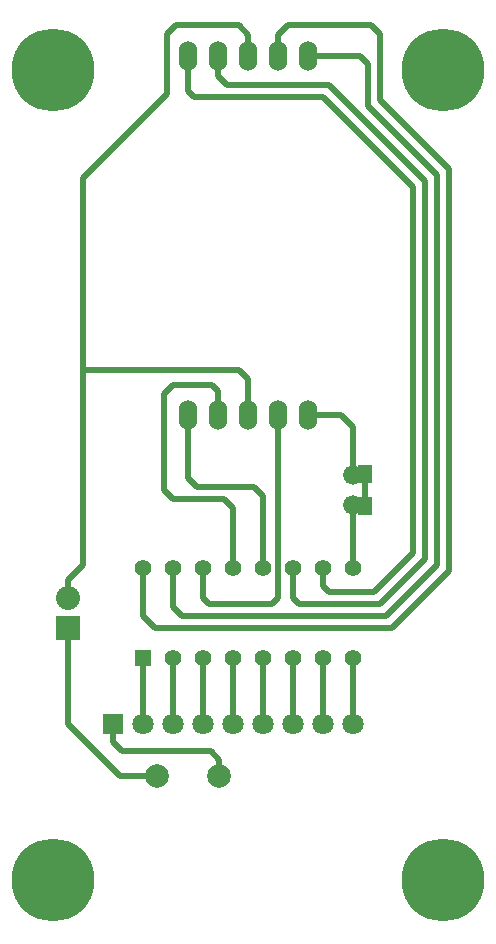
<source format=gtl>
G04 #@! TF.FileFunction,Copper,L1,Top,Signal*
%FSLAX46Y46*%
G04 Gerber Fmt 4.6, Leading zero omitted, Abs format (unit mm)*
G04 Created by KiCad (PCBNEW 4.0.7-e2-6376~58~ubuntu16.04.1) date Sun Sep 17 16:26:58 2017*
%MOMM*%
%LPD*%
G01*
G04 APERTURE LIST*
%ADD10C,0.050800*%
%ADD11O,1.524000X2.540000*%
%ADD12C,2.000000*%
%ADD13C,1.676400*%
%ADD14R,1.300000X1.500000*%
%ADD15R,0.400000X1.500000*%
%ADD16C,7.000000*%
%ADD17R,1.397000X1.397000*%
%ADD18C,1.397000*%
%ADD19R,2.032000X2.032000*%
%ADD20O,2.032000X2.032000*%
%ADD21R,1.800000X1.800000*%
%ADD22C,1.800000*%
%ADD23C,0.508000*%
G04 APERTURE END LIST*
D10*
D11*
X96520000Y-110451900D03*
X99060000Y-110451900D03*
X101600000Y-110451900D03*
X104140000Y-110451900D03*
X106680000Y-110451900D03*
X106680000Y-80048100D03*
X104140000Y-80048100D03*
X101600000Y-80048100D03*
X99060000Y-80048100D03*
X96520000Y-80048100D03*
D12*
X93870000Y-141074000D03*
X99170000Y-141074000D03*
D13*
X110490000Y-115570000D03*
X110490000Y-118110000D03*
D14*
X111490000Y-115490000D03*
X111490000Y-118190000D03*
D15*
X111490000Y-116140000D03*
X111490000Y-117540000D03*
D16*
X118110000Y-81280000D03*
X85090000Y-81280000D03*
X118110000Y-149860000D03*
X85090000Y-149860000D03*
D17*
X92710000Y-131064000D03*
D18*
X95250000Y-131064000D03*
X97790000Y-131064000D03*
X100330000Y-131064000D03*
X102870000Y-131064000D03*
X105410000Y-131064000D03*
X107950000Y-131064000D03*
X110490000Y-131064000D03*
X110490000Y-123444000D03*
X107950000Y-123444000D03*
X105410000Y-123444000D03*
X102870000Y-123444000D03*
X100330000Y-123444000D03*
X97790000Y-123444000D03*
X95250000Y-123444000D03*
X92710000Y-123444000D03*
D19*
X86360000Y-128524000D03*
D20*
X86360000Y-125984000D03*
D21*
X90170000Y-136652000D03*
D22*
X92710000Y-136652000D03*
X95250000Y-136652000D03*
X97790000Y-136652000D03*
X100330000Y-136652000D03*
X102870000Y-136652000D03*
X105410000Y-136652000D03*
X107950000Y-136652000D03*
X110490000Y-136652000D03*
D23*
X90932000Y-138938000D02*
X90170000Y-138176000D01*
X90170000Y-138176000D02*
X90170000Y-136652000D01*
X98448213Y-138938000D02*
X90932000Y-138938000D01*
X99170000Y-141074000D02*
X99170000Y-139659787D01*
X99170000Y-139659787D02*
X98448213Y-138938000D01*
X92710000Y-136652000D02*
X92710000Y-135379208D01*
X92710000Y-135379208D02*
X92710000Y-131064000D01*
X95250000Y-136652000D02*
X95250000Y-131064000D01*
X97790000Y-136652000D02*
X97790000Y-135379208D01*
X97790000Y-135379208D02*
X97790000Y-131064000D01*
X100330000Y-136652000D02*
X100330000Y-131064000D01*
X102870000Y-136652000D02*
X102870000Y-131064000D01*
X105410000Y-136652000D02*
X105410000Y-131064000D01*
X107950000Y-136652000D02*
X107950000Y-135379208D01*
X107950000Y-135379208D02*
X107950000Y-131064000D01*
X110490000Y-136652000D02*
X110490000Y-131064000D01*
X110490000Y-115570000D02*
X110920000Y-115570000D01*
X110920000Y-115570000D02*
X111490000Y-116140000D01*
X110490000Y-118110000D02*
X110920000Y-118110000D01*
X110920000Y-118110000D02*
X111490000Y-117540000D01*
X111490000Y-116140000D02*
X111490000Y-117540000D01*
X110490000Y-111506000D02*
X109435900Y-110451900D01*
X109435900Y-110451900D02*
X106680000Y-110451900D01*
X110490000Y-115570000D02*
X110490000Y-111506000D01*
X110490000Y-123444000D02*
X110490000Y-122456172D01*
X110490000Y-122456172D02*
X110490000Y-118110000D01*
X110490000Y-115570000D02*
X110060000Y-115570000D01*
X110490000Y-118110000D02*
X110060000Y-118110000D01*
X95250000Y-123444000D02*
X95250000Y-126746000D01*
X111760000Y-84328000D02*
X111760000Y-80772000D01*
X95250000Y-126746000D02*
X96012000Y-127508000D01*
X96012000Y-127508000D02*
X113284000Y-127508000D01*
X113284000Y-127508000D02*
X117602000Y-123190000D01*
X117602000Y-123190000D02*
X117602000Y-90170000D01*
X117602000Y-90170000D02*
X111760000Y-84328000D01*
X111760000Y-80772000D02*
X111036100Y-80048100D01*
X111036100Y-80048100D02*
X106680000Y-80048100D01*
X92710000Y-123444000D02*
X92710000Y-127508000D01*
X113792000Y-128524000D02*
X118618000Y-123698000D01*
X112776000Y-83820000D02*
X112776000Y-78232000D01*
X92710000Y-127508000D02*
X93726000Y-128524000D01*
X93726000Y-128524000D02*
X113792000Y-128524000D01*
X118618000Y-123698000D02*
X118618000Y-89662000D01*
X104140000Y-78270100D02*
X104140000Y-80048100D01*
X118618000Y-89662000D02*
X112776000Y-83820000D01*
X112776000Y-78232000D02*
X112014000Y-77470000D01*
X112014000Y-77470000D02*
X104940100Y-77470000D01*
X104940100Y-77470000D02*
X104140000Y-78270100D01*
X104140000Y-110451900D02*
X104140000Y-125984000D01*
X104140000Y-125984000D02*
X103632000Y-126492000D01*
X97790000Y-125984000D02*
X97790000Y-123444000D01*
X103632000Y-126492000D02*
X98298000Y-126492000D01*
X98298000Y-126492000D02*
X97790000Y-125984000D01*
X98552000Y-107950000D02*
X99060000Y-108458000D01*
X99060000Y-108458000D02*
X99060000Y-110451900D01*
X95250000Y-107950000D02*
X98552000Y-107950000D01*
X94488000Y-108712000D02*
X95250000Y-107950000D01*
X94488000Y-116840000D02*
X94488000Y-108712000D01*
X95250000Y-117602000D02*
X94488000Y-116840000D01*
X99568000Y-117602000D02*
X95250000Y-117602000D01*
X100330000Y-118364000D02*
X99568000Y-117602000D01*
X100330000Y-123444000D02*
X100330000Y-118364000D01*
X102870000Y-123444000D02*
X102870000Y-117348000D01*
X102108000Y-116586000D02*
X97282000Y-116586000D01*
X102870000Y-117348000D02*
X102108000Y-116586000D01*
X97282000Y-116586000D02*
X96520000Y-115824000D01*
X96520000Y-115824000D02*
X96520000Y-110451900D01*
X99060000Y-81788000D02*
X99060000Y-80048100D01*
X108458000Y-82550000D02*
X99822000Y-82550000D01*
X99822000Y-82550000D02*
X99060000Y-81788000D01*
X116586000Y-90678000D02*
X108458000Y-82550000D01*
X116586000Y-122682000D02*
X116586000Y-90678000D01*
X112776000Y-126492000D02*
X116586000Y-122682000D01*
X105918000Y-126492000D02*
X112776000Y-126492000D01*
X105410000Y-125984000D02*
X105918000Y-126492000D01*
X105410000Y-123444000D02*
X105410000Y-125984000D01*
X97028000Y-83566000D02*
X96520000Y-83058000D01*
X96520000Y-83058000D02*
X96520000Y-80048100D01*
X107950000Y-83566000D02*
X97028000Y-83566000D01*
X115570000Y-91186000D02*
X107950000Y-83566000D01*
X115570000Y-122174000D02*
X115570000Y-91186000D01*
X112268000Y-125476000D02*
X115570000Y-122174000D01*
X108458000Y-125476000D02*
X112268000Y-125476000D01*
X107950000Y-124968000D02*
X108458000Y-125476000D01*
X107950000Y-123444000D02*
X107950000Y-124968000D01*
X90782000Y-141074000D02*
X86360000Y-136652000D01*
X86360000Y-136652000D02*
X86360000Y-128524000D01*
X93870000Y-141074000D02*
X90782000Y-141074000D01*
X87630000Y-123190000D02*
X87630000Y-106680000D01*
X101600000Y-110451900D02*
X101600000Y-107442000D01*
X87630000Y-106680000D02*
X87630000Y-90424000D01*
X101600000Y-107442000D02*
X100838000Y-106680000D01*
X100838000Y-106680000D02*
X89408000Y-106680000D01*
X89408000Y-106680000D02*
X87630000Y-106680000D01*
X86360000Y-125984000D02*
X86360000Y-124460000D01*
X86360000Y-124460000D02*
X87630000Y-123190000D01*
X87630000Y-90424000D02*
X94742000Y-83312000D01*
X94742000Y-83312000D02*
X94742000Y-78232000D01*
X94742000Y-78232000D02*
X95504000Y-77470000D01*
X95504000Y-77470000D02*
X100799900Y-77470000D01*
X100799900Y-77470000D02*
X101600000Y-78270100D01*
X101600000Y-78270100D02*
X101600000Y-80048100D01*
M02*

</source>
* * *
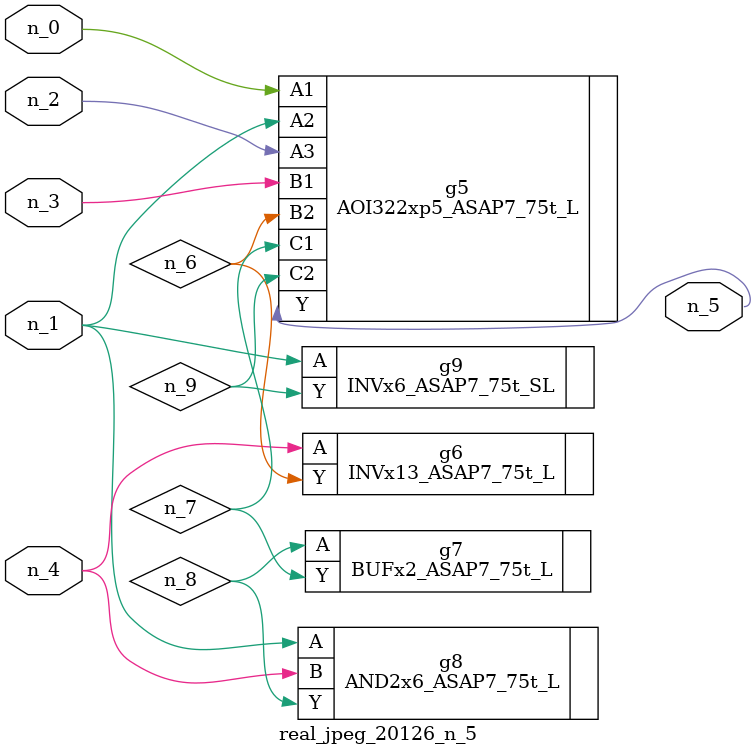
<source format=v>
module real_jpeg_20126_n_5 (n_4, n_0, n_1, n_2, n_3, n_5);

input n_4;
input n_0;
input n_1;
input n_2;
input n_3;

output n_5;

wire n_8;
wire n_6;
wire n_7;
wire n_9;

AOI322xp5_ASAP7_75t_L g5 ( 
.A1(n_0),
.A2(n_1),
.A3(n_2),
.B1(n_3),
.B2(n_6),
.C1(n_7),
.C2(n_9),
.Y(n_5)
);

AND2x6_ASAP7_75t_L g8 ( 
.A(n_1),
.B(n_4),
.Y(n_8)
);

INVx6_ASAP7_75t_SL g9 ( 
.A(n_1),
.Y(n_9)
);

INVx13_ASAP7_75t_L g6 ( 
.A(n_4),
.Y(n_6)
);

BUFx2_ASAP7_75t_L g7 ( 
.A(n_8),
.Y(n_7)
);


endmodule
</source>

* _The problem_
Determine how many lines in the records above have the string "source". Only the number should be returned.

* _Answer area_
4